In May 2018, Deborah Anthony spent a week hearing cases at the largest family detention center in the United States.
The women and children mostly from El Salvador, Nicaragua and Honduras told Anthony, an associate professor in the legal studies department at the University of Illinois Springfield working in Dilley, Texas, about 75 miles from the Mexican border, horrific stories of severe domestic violence, rampant gangs who extorted money and family members who “disappeared” in their homelands.
They had presented themselves to U.S. Border Patrol agents for asylum, but even on this side, Anthony recalled, they endured threats of sexual abuse and violence.

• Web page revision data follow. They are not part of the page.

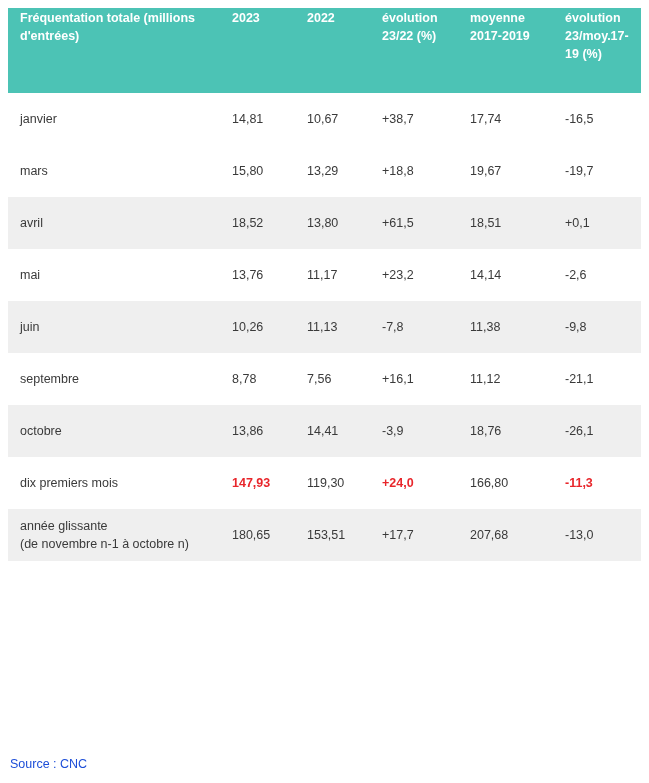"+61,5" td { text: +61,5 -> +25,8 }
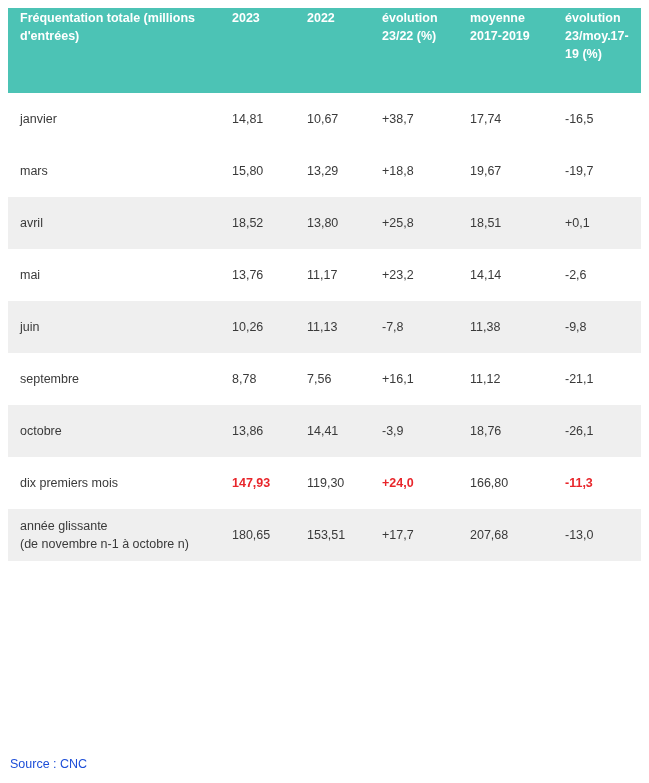"août" tr.alt { html: none -> <tr> <td> <span>août</span> </td> <td>15,91</td> <td>10,46</td> <td>+52,1</td> <td>15,66</td> <td>+1,6</td> </tr> }
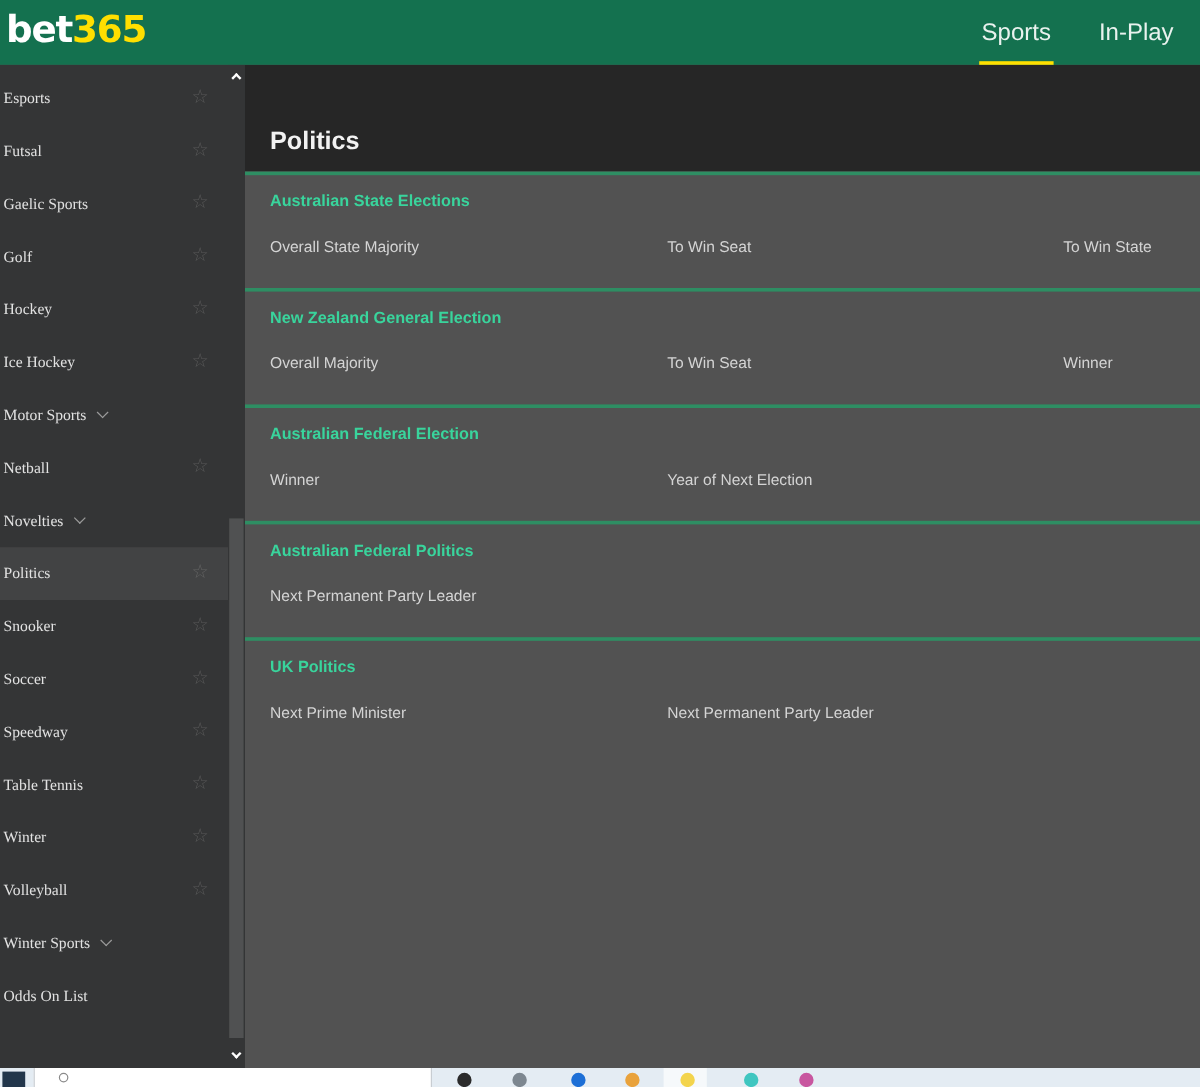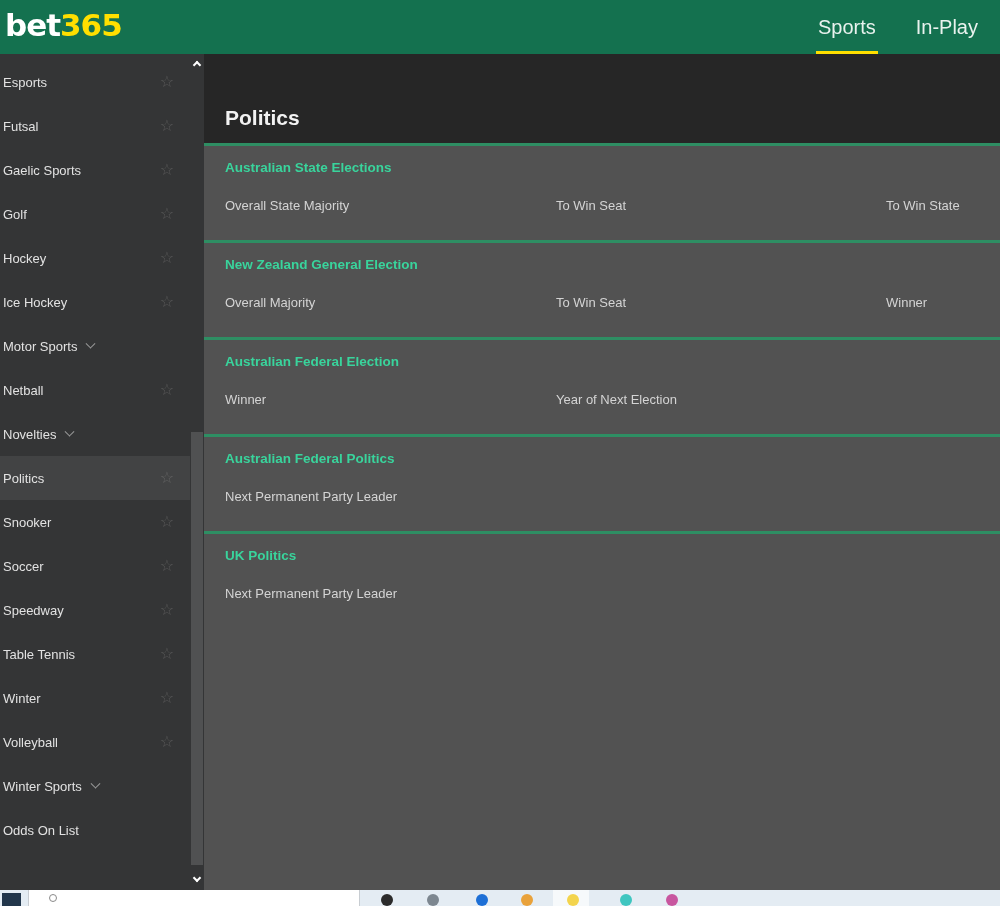"Esports" .side-list { font-family: none -> Liberation Serif, serif }
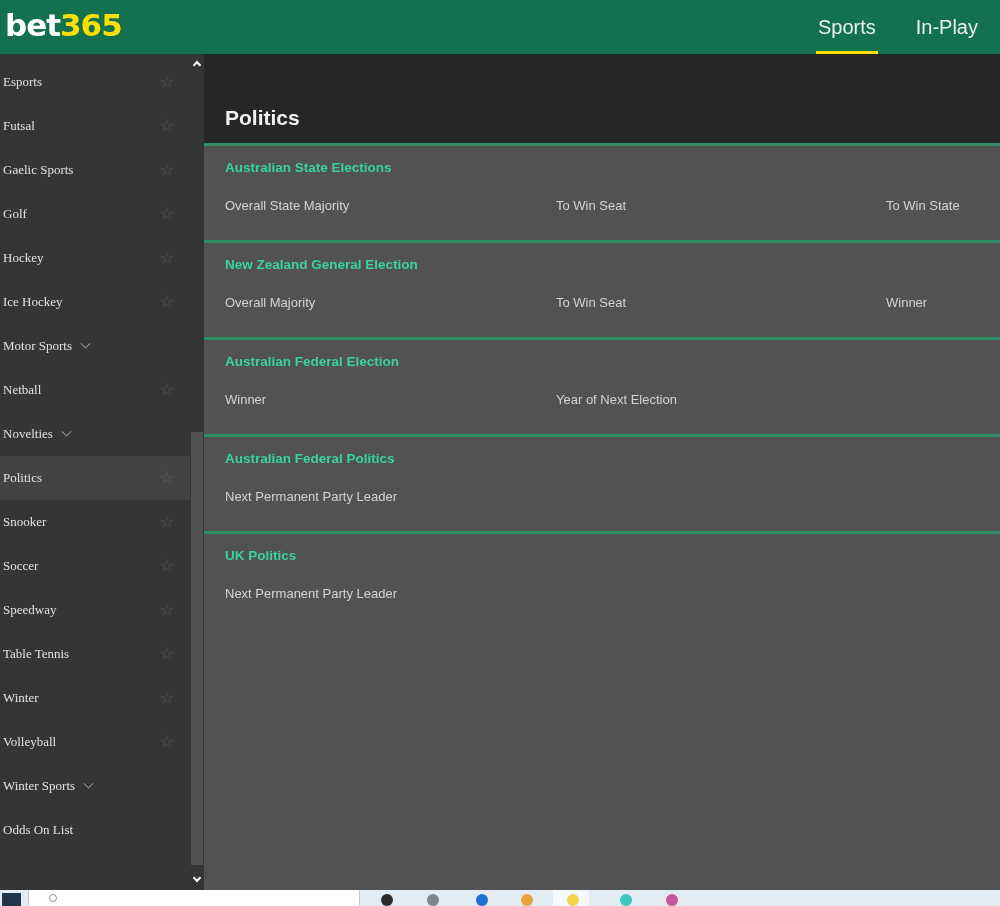"Next Prime Minister" span.market-link { html: none -> <span>Next Prime Minister</span> }
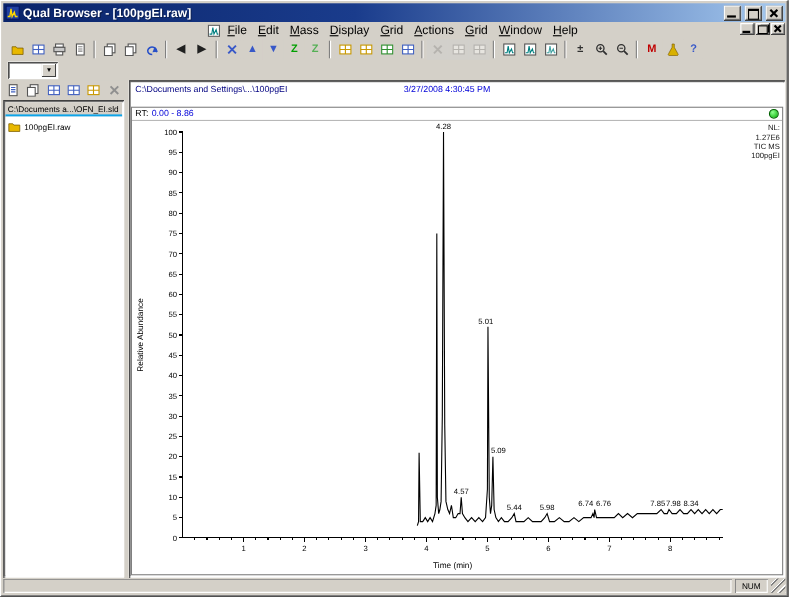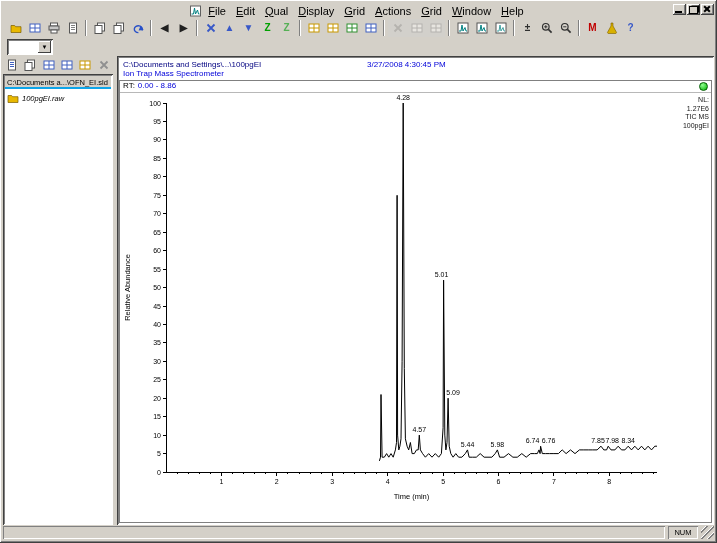"Qual Browser - [100pgEI.raw]" div.titlebar { html: none -> <div> <svg> <rect></rect> <polyline></polyline> </svg> <span>Qual Browser - [100pgEI.raw]</span> <button></button> <button></button> <button></button> </div> }
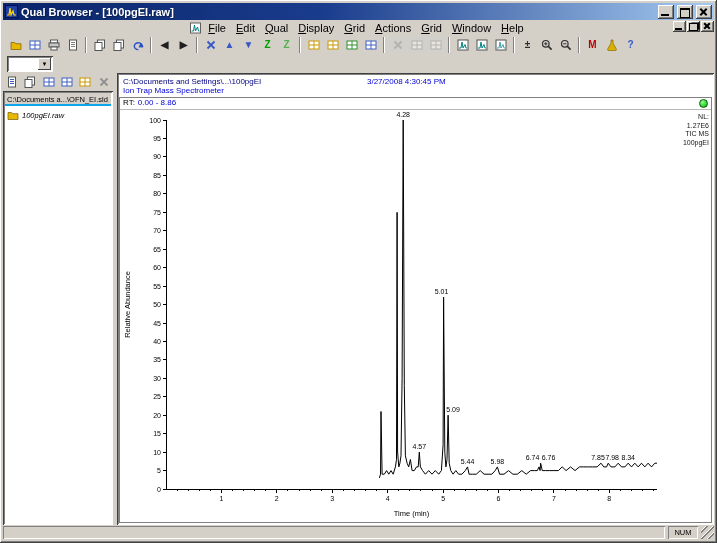"Qual" span.menu-item { text: Qual -> Mass }
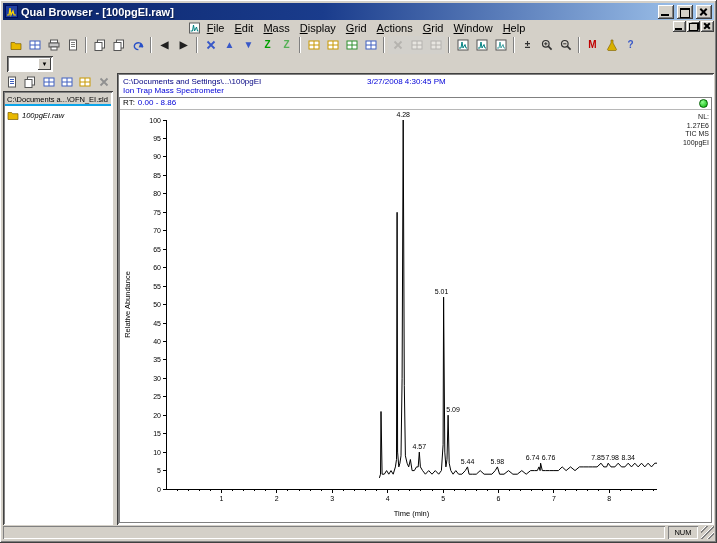"Ion Trap Mass Spectrometer" div.header-instrument { html: <div>Ion Trap Mass Spectrometer</div> -> none }
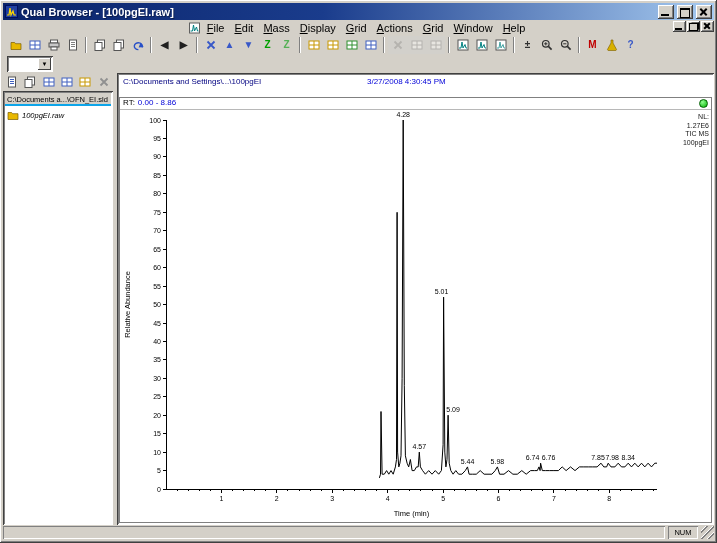"100pgEI.raw" .file-item { font-style: italic -> none }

They were also called names, kicked and spat upon, they told her.
Anthony sometimes worked 15-hour days, all without pay, and watched colleagues, frazzled by the experience, go to other parts of the facility and break down emotionally.
So Anthony did the only logical thing she could do in her mind: she committed to working another week at the facility in August.
This time, Anthony will take another legal studies colleague, assistant professor Anette Sikka, whose background is in immigration law and international human rights.
Six UIS students — Graciela Popoca, Vanesa Salinas and Sonia Hernandez, all of Chicago; Maria Zavala of Carpentersville; Yuli Salgado of Evanston; and Alex Phelps of Washington — are also going on the trip and will serve as English-Spanish interpreters.
The Dilley Pro Bono Project, formerly known as The CARA Project, is a partnership among several agencies.
Attorneys, like Anthony, are helping the women prepare for the initial phase of their asylum application, called the “credible fear interview.”
It amounts to, Anthony said, hearing their stories and situations and helping them identify the parts that are going to be relevant to their cases legally.
“In order to get past the issues, we have to learn to discuss the (difficult) issues,” Phelps said. “I want to be able to get out of my comfort zone and confront these issues.”
“You can sit for 1,000 hours in a classroom,” Anthony said,” and not develop the same type of understanding from going there, talking to the people, understanding their experiences and witnessing government procedures: how (U.S. Immigration and Customs Enforcement) is operating, how the detention center is operating, how the legal aspects of the asylum process work. “We’re a public affairs (institution) and we have a mission of engaged learning and engaged citizenship, and the university has been really great in helping us get this to happen.”
This story appeared in The State Journal-Register on June 23, 2019.